Monday, January 23, 2012

State of the Union January 23, 2012

Jan. 23, 2012 online at www.uawlocal2250.com

Correction: The daily production schedule will be 340 units per 10-hour shift (not 317) once the ramp up concludes at the end of February.

Here is this week’s build information: 63 E-26 vans; 1043 cutaways (41.6%); 416 slider doors; 296 15-pass vans; 22.4% 07 loop; 188 r/h door deletes; 112 diesels; 106 exports; 396 Onstar; 1.52% tan interior trim; 22 brake deck spare tire; 236 U-Haul; 585 Enterprise rent-a-car; 100 Penske; 99 Budget; 83.7% white vans.

GM announced global sales for 2011 of a little more than nine million cars and trucks, a 7.6% rise over 2010. That would put it ahead of VW, which recently reported global sales totaled 8.16 million vehicles last year. Upon hearing GM’s results, VW cried foul, saying that if they had included all of the sales of their affiliates, they would be the world leaders. Specifically, truck makers MAN SE and Scania AB, which will be added in a few weeks, might add 200,000 vehicles to VW’s sales total. Realizing that is not enough to close the gap, VW employs addition by subtraction methods, arguing that some Chinese sales should not be counted because GM is not the majority stakeholder (even though Chinese laws forbid such an arrangement). GM spokesman Jim Cain: “Our goal is to be the best, not necessarily the biggest. If we had announced plans on world domination (as VW did), we probably would have been quibbling with the sales of our competitors and that’s as far removed from focusing on the customers as you can get.”

From the Kansas City Star: Gov. Jay Nixon wants to offer better incentives to a wider variety of automobile parts suppliers as part of a plan to rebuild the automotive industry in Missouri. Nixon has been traveling the state for the past couple of weeks touting the automotive incentives as part of a larger economic development initiative. He spoke in broad terms about the proposal Friday during a visit to a rural Missouri meat processing plant, but the governor's office provided details to The Associated Press that for the first time start to flesh out his proposal. Nixon is seeking to expand a law, approved during a 2010 special legislative session, that has been used persuade Ford Motor Co. and General Motors Co. to expand vehicle assembly plants in Missouri.

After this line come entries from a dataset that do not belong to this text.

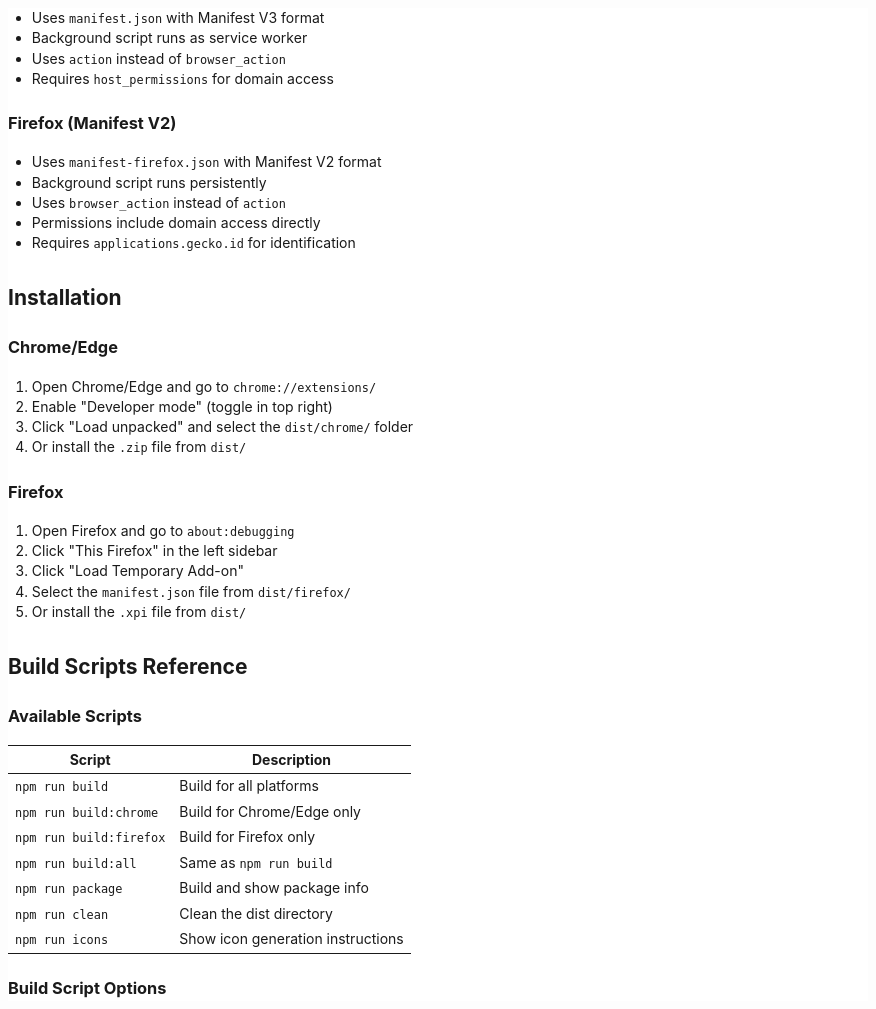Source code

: - Uses `manifest.json` with Manifest V3 format
- Background script runs as service worker
- Uses `action` instead of `browser_action`
- Requires `host_permissions` for domain access

### Firefox (Manifest V2)

- Uses `manifest-firefox.json` with Manifest V2 format
- Background script runs persistently
- Uses `browser_action` instead of `action`
- Permissions include domain access directly
- Requires `applications.gecko.id` for identification

## Installation

### Chrome/Edge

1. Open Chrome/Edge and go to `chrome://extensions/`
2. Enable "Developer mode" (toggle in top right)
3. Click "Load unpacked" and select the `dist/chrome/` folder
4. Or install the `.zip` file from `dist/`

### Firefox

1. Open Firefox and go to `about:debugging`
2. Click "This Firefox" in the left sidebar
3. Click "Load Temporary Add-on"
4. Select the `manifest.json` file from `dist/firefox/`
5. Or install the `.xpi` file from `dist/`

## Build Scripts Reference

### Available Scripts

| Script                  | Description                       |
| ----------------------- | --------------------------------- |
| `npm run build`         | Build for all platforms           |
| `npm run build:chrome`  | Build for Chrome/Edge only        |
| `npm run build:firefox` | Build for Firefox only            |
| `npm run build:all`     | Same as `npm run build`           |
| `npm run package`       | Build and show package info       |
| `npm run clean`         | Clean the dist directory          |
| `npm run icons`         | Show icon generation instructions |

### Build Script Options
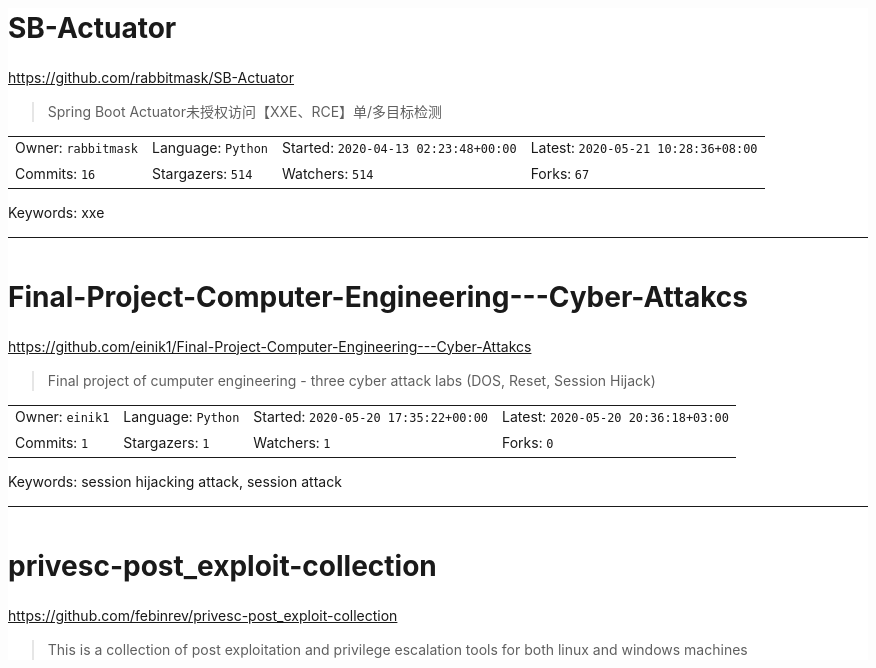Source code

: 
# SB-Actuator

https://github.com/rabbitmask/SB-Actuator
<blockquote>
Spring Boot Actuator未授权访问【XXE、RCE】单/多目标检测
</blockquote>

<table><tr>
<tr><td>Owner: <code>rabbitmask</code></td>
    <td>Language: <code>Python</code></td>
    <td>Started: <code>2020-04-13 02:23:48+00:00</code></td>
    <td>Latest: <code>2020-05-21 10:28:36+08:00</code></td></tr>
<tr><td>Commits: <code>16</code></td>
    <td>Stargazers: <code>514</code></td>
    <td>Watchers: <code>514</code></td>
    <td>Forks: <code>67</code></td></tr>
</table>
Keywords: xxe

---

# Final-Project-Computer-Engineering---Cyber-Attakcs

https://github.com/einik1/Final-Project-Computer-Engineering---Cyber-Attakcs
<blockquote>
Final project of cumputer engineering - three cyber attack labs (DOS, Reset, Session Hijack)
</blockquote>

<table><tr>
<tr><td>Owner: <code>einik1</code></td>
    <td>Language: <code>Python</code></td>
    <td>Started: <code>2020-05-20 17:35:22+00:00</code></td>
    <td>Latest: <code>2020-05-20 20:36:18+03:00</code></td></tr>
<tr><td>Commits: <code>1</code></td>
    <td>Stargazers: <code>1</code></td>
    <td>Watchers: <code>1</code></td>
    <td>Forks: <code>0</code></td></tr>
</table>
Keywords: session hijacking attack, session attack

---

# privesc-post_exploit-collection

https://github.com/febinrev/privesc-post_exploit-collection
<blockquote>
This is a collection of post exploitation and privilege escalation tools for both linux and windows machines
</blockquote>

“We want to use those advantageous investments to rebuild out there that auto supplier network that eroded over many years of the auto industry moving down,” Nixon said. Missouri's 2010 law authorized financial incentives for automakers and their suppliers. The new proposal would expand the types of auto parts suppliers eligible for the aid, allow them to qualify while hiring fewer employees and lengthen the time they could receive incentives. To qualify for aid under Missouri's current law, an auto parts supplier must derive at least 10 percent of sales from an automobile manufacturer, add at least five jobs and pay at least half the health insurance premiums for its employees. Companies that pay wages at least equal to the county or statewide average can keep the withholding taxes normally paid to the state for their new employees for three years. Those with wages equaling at least 120 percent of the county average can get an incentive of five years' worth of the new employees' state withholding taxes. Under Nixon's proposal, parts manufacturers could qualify if their product is ultimately used as a component by an automaker, even if it is not sold directly to the manufacturer. Companies that derive at least half their annual sales from parts used to modify vehicles – such as converting a Ford Transit van into an ambulance or a Chevrolet Colorado pickup truck into a tow truck – also could qualify for incentives. The plan also says automotive parts suppliers could get incentives by hiring as few as two new employees if they also make a capital investment of at least $100,000. The standard incentive period would increase to five years instead of three. And companies would get a tax break equal to 5 percent of their new payroll if wages are at the county average, 5.5 percent if wages are 120 percent of the county average or 6 percent if wages equal at least 140 percent of the county average. The governor's proposal would require approval from the lawmakers, whose annual session runs until mid-May.

From Wards Auto: Ford executives caught flak from some reporters at the recent North American International Auto show in Detroit and other events when they touted a new version of the Ranger that will be built and sold in Thailand, South America and South Africa but downplayed the fact domestic production is ceasing and it will not be offered in the U.S. or Canada. Discontinuing the Ranger here is a mistake that may come back to sting Ford. Ford thinks buyers will opt for the much larger F-150 fullsize pickup instead, now that it is available with a fuel-efficient V-6. But Ford is missing the fact that size, perceived fuel economy and price still count with a lot of buyers. That’s why Toyota, Nissan and General Motors are sticking with compact pickups and they likely will benefit from Ford absence (70,832 Rangers were sold last year). The F-150 is available in a multitude of variations, but can it satisfy buyers seeking a smaller, higher-mileage pickup if fuel prices keep rising? Maybe. But if gas prices soar as high as some analysts predict later this year, Ford no longer will have an alternative. That may prove to be a serious mistake.